Copy the text read from each of the records below line for line, with no changes, and leave the pictures out of your answer.

• _Source data_
-- Opening Marker --
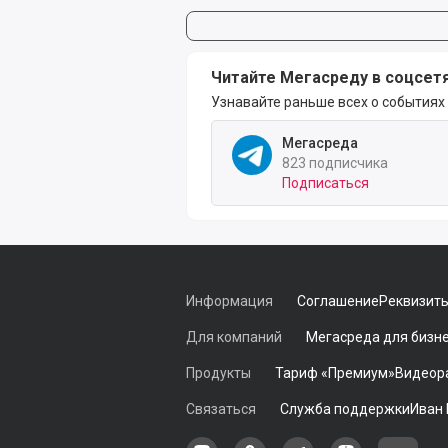
Читайте Мегасреду в соцсет
Узнавайте раньше всех о событиях
Мегасреда
823 подписчика
Подписаться
Информация
Соглашение
Реквизит
Для компаний
Мегасреда для бизн
Продукты
Тариф «Премиум»
Видеор
Связаться
Служба поддержки
Иван
Наша группа в ВКонтакте
Наша группа на Однокласс
Наша группа в Tele
наш профиль
Наш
-- Closing Marker --
• _Solution to the exercise_
Читайте Мегасреду в соцсет
Узнавайте раньше всех о событиях
Мегасреда
823 подписчика
Подписаться
Информация
Соглашение
Реквизит
Для компаний
Мегасреда для бизн
Продукты
Тариф «Премиум»
Видеор
Связаться
Служба поддержки
Иван
Наша группа в ВКонтакте
Наша группа на Однокласс
Наша группа в Tele
наш профиль
Наш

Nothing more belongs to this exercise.